After the dataset is imported and examples are fetched. Those raw sentence data is transformed into encoded token IDs by tensorflow tokenizer model. Then token IDs should be detokenized into human readable sentences again. Within this process, punctuations are deleted and all words are lowercased. Some words are split into sub words like searchability is broke into search and ability
The tf.saved_model contains two text tokenizers, one for English and one for Portuguese. Both have the same methods. Input will be split into values and label where label will be the id of the next token.
RaggeredTensor will be converted into Tensors
The resulting tf.data.Dataset objects are setup for training with Keras. Keras Model.fit training expects (inputs, labels) pairs. The inputs are pairs of tokenized Portuguese and English sequences, (pt, en). The labels are the same English sequences shifted by 1. This shift is so that at each location input en sequence, the label in the next token.

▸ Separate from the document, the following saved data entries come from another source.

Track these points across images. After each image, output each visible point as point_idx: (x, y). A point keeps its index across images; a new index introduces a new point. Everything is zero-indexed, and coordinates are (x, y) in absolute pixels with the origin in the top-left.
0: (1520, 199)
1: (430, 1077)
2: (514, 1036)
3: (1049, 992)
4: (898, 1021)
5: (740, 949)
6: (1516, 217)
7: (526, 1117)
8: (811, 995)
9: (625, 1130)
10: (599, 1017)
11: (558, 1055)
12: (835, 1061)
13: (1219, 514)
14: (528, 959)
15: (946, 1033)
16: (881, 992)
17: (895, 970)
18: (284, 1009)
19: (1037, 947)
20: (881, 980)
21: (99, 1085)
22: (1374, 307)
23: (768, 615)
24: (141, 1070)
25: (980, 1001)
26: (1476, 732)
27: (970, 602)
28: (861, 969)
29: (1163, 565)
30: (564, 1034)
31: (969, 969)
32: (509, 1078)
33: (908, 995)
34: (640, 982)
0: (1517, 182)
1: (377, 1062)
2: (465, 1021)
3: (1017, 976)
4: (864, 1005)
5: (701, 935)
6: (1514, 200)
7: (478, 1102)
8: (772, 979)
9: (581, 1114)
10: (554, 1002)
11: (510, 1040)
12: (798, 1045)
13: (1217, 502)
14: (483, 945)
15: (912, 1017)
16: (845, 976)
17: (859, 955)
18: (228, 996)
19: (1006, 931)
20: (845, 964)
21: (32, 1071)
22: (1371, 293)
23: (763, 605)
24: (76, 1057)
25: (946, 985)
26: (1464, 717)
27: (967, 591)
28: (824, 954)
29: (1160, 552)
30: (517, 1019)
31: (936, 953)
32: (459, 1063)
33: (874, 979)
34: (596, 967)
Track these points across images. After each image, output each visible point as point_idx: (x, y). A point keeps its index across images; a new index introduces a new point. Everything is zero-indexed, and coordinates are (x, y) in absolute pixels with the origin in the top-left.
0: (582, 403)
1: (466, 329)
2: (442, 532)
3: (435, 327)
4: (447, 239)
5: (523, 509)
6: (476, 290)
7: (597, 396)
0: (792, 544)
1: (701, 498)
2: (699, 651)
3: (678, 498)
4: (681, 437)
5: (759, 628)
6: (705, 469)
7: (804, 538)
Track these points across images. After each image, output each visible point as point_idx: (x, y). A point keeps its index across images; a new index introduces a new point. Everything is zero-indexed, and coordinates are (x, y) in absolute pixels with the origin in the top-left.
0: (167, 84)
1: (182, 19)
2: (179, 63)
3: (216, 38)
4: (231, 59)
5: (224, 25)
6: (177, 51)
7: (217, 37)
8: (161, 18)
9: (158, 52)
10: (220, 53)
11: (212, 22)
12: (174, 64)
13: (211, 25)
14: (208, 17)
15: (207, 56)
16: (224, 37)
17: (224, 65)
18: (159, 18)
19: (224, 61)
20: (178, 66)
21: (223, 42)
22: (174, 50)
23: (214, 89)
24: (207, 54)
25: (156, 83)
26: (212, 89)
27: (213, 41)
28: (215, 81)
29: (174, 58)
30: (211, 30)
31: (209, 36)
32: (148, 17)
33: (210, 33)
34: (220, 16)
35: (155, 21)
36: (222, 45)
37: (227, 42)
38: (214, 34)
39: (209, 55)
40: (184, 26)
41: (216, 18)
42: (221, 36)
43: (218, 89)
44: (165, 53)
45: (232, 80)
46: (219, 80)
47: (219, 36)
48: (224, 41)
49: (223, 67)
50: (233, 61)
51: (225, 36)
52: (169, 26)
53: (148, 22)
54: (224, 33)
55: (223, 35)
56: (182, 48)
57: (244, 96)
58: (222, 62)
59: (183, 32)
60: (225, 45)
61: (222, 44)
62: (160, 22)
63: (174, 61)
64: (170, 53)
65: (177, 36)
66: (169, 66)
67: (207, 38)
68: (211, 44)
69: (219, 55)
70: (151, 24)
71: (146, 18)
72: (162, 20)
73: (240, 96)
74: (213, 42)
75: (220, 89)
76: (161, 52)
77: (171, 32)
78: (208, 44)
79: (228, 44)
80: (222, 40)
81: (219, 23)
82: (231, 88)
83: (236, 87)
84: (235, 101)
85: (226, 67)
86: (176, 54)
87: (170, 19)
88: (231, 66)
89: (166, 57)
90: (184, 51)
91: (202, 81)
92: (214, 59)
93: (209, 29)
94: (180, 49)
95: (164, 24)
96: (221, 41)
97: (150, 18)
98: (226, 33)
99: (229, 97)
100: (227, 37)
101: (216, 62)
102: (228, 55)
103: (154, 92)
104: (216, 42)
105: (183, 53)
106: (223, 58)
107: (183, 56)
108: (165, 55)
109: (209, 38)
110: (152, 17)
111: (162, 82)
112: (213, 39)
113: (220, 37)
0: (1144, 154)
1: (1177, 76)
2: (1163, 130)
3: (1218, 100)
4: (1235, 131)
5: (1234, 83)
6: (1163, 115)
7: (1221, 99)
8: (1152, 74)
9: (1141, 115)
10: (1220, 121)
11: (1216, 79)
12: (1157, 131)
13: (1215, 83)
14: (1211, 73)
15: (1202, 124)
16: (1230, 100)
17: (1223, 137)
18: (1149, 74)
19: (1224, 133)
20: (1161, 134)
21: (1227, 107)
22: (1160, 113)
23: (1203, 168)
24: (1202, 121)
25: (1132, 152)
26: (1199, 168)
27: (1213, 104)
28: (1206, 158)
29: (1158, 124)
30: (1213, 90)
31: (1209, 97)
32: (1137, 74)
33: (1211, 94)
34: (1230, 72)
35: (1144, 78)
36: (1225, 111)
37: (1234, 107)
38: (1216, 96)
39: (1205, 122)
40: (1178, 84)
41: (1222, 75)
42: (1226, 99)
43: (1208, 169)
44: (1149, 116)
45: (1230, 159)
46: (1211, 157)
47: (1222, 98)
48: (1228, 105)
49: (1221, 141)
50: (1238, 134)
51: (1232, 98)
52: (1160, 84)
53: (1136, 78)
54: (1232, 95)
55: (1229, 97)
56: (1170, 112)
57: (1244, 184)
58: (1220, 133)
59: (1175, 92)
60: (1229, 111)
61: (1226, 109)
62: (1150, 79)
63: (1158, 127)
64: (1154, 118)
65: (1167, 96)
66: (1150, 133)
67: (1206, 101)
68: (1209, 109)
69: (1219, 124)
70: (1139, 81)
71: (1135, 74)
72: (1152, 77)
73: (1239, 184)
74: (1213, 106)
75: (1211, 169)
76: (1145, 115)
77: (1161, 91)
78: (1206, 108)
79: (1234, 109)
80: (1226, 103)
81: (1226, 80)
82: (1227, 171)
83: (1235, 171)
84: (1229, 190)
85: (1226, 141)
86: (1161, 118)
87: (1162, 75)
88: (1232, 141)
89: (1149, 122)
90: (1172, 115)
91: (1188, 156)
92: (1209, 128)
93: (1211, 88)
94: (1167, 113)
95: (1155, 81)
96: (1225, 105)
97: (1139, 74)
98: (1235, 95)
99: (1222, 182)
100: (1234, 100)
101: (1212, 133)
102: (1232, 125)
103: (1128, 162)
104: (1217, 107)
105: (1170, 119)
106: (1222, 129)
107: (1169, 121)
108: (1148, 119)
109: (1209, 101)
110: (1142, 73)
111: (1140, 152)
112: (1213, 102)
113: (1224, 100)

During the process of converting Portuguese into English, transformer model will accept numeric data which could be understood by computers. So before all other processing, we need a layer of code to convert those texts into vectors (numbers). Then to make transformer model to notice the matter of order, we add something called positional encoding
Then a ADD and Norm step will ensure the value of vectors will be updated. It provides a direct path for gradient.
Finally attention layer will be added to consult the whole context of a token.